There is always something going on in Santa Fe, not to mention Taos and Albuquerque. Other SF venues include IAIA, Santa Fe University of Art and Design, Teatro Paraguas, and op.cit. Teatro Paraguas specializes in bilingual theater, and it is a real treat when they produce performances of Spanish-language poets. Also, IAIA has a low-residency MFA program, and you do not need to be Native American to apply!

Talk about the most inspiring place in or near your home. Send a picture.
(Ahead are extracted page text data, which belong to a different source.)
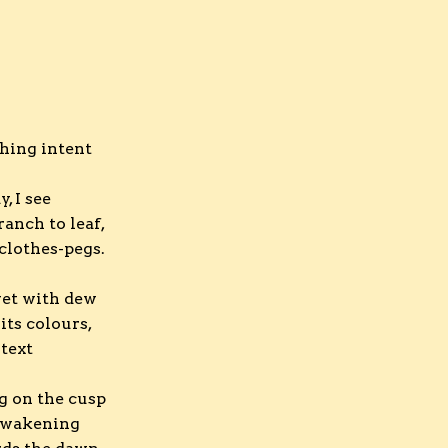
hing intent
, I see
ranch to leaf,
clothes-pegs.
wet with dew
its colours,
 text
ng on the cusp
 awakening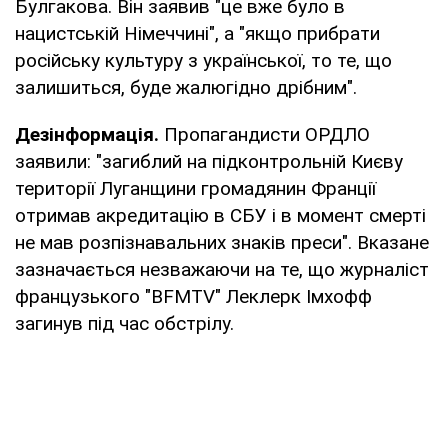
Булгакова. Він заявив "це вже було в
нацистській Німеччині", а "якщо прибрати
російську культуру з української, то те, що
залишиться, буде жалюгідно дрібним".
Дезінформація.
Пропагандисти ОРДЛО
заявили: "загиблий на підконтрольній Києву
території Луганщини громадянин Франції
отримав акредитацію в СБУ і в момент смерті
не мав розпізнавальних знаків преси". Вказане
зазначається незважаючи на те, що журналіст
французького "BFMTV" Леклерк Імхофф
загинув під час обстрілу.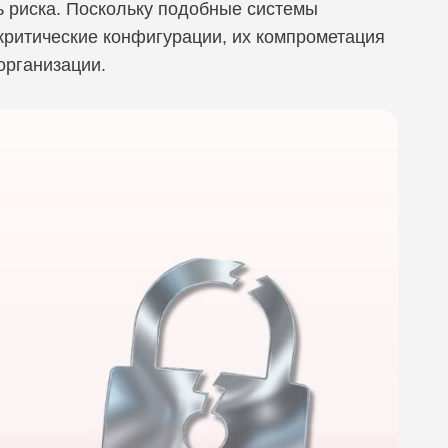
ь риска. Поскольку подобные системы
M, Управление политиками безопасности
критические конфигурации, их компрометация
ctimus
M, Унифицированное управление конечными
организации.
тройствами
Seal
димость сети
r
щита мобильных устройств
равление рисками и защита данных
AI
ope
Zone
ema
a AI
LIX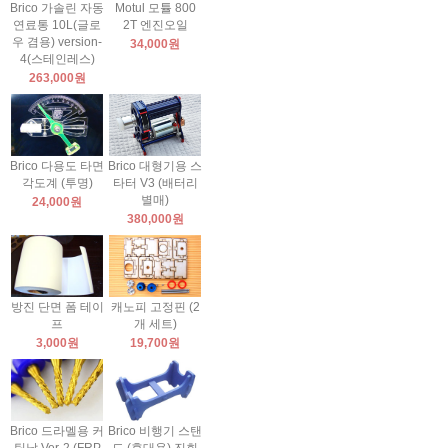
Brico 가솔린 자동
Motul 모튤 800
연료통 10L(글로
2T 엔진오일
우 겸용) version-
34,000원
4(스테인레스)
263,000원
Brico 다용도 타면
Brico 대형기용 스
각도계 (투명)
타터 V3 (배터리
별매)
24,000원
380,000원
방진 단면 폼 테이
캐노피 고정핀 (2
프
개 세트)
3,000원
19,700원
Brico 드라멜용 커
Brico 비행기 스탠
Los Alamos sits at the tail end of the Rockies. I can walk a few blocks from my house and be in a canyon or on a mountain trail, but my favorite is Deer Trap Mesa. I drive 10 minutes past houses, park at a dead end. The asphalt crumbles past a guard rail. Dirt gives way to tuff, volcanic ash become rock. Quickly the land narrows, drops off into canyons on either side. Scrambling down to the right would reveal small shallow caves with sooted ceilings. I pick my way forward along a fragile path – grooves first shaped by the footsteps of Ancestral Pueblo people 500 to 800 years ago. Down there is a rectangular hole – an ancient deer trap. Up again the finger mesa continues, widening with scrub, grasses, low-lying cacti. This is high desert. The path winds among junipers and pines hiding the view until I come out at the tip. Suddenly I can see for miles—valley, mesas, Taos, Santa Fe, the Sangre de Cristo Mountains, the tremendous sky.